An old fashioned word, usually an overstatement, but perhaps now not one, but an apt word for the time we are in and the time we see ahead: “a calamity.”
Loss of life, loss of livelihood, economy, life as we know it.
It’s not even begun to be bad as it will be. It is too early for any preacher… and too easy to make it all right, to sew it all up, to find simplistic lessons, to moralize it all.
Rather it is time to wail and grieve and scream and rant and lament for what we have lost and for what we are losing and what we don’t know yet that we will lose.
As the people of God, find ways to join together in communal lament – in solidarity with those in even more dire circumstances – where they can’t walk their dog or buy groceries.
Remember that the Christian faith we share has at its very center a devastating loss, a calamity. the violent death of Jesus on the cross.
And yet even in that the God of the people is a creating, recreating, restoring, saving God making a new heavens and a new earth promising peace, yes, after the days of calamity are past and even in the midst of calamity.
I’ve talked with some of you about attending through your computers this past week, virtual AA meetings with people around the globe, and I remember the AA principle, “one day at a time.” I think of that wisdom, shared by all the great spiritual traditions.
Not denial, not distraction, but presence in the present, just as Jesus, one day followed by one night, in the austere landscape.
Jane spoke in her sermon about what was an inevitable moment in the future.
“We are here today, because six weeks from now, under a waning moon, and accompanied by the spring fireflies in the motte, we will all be here again keeping the Great Vigil of Easter together.”
Jane did not know nor did any of us that the Great Vigil of Easter would not be as we imagined.

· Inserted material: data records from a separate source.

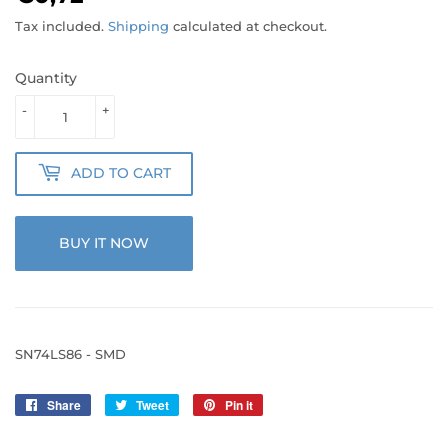
Tax included.
Shipping
calculated at checkout.
Quantity
-
+
ADD TO CART
BUY IT NOW
SN74LS86 - SMD
Share
Share
Tweet
Tweet
Pin it
Pin
on
on
on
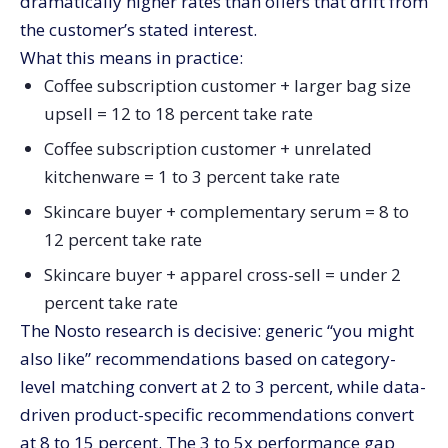
dramatically higher rates than offers that drift from
the customer’s stated interest.
What this means in practice:
Coffee subscription customer + larger bag size
upsell = 12 to 18 percent take rate
Coffee subscription customer + unrelated
kitchenware = 1 to 3 percent take rate
Skincare buyer + complementary serum = 8 to
12 percent take rate
Skincare buyer + apparel cross-sell = under 2
percent take rate
The Nosto research is decisive: generic “you might
also like” recommendations based on category-
level matching convert at 2 to 3 percent, while data-
driven product-specific recommendations convert
at 8 to 15 percent. The 3 to 5x performance gap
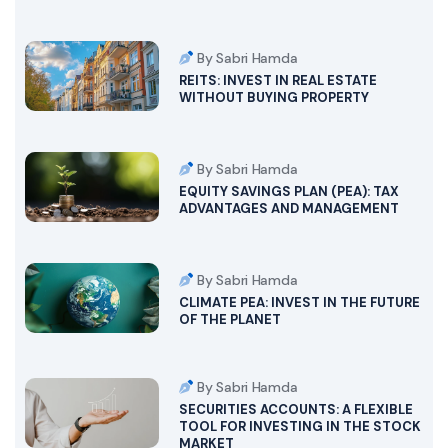
By Sabri Hamda
REITS: INVEST IN REAL ESTATE
WITHOUT BUYING PROPERTY
By Sabri Hamda
EQUITY SAVINGS PLAN (PEA): TAX
ADVANTAGES AND MANAGEMENT
By Sabri Hamda
CLIMATE PEA: INVEST IN THE FUTURE
OF THE PLANET
By Sabri Hamda
SECURITIES ACCOUNTS: A FLEXIBLE
TOOL FOR INVESTING IN THE STOCK
MARKET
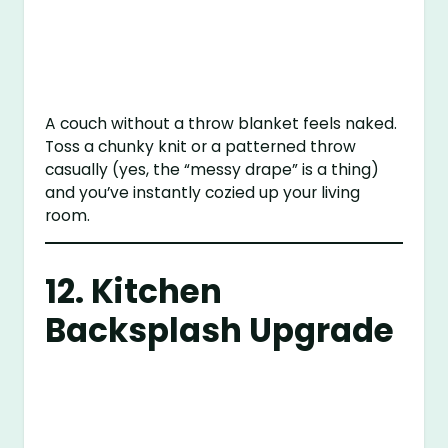
A couch without a throw blanket feels naked.
Toss a chunky knit or a patterned throw
casually (yes, the “messy drape” is a thing)
and you’ve instantly cozied up your living
room.
12. Kitchen
Backsplash Upgrade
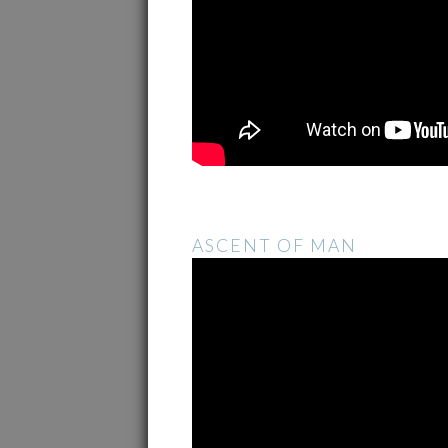
ASCENT OF MAN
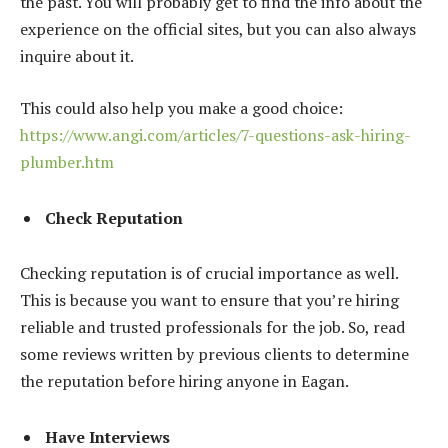
the past. You will probably get to find the info about the
experience on the official sites, but you can also always
inquire about it.
This could also help you make a good choice:
https://www.angi.com/articles/7-questions-ask-hiring-
plumber.htm
Check Reputation
Checking reputation is of crucial importance as well.
This is because you want to ensure that you’re hiring
reliable and trusted professionals for the job. So, read
some reviews written by previous clients to determine
the reputation before hiring anyone in Eagan.
Have Interviews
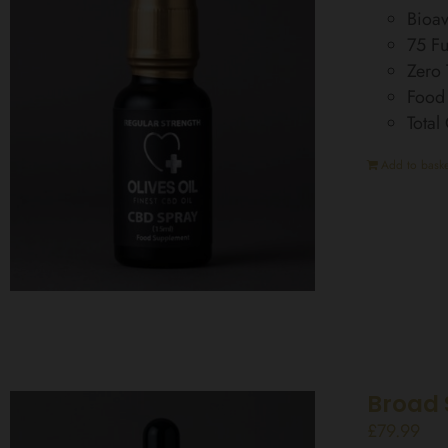
Bioav
75 Fu
Zero
Food
Total
Add to baske
Broad 
£
79.99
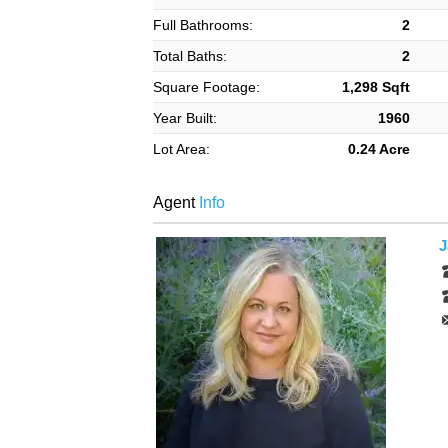
Full Bathrooms:
2
Total Baths:
2
Square Footage:
1,298 Sqft
Year Built:
1960
Lot Area:
0.24 Acre
Agent
Info
J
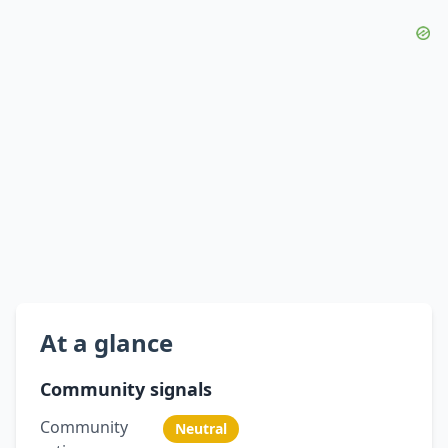
At a glance
Community signals
Community
Neutral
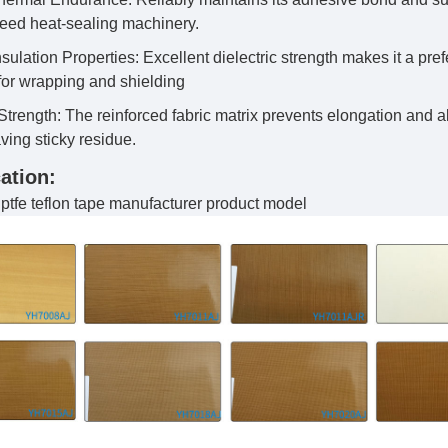
peed heat-sealing machinery.
sulation Properties: Excellent dielectric strength makes it a pref
 for wrapping and shielding
trength: The reinforced fabric matrix prevents elongation and 
ving sticky residue.
ation:
tfe teflon tape manufacturer product model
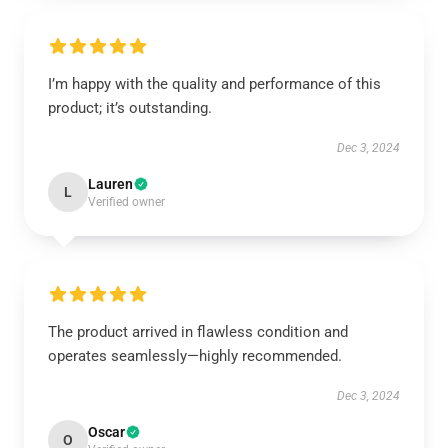
I’m happy with the quality and performance of this
product; it’s outstanding.
Dec 3, 2024
Lauren
L
Verified owner
The product arrived in flawless condition and
operates seamlessly—highly recommended.
Dec 3, 2024
Oscar
O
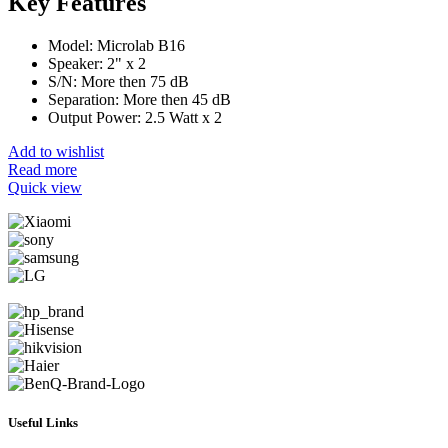
Key Features
Model: Microlab B16
Speaker: 2" x 2
S/N: More then 75 dB
Separation: More then 45 dB
Output Power: 2.5 Watt x 2
Add to wishlist
Read more
Quick view
Useful Links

But Easter we will celebrate the resurrection, the renewal of God, the recreation of heavens and the earth,
Before they call I will answer,
while they are yet speaking I will hear.
25 The wolf and the lamb shall feed together,
the lion shall eat straw like the ox;
but the serpent—its food shall be dust!
They shall not hurt or destroy
on all my holy mountain,
says the LORD.
Let us name this calamity, let us lament all we have lost, and let us know God’s recreating love, even in the midst of calamity. One day at a time.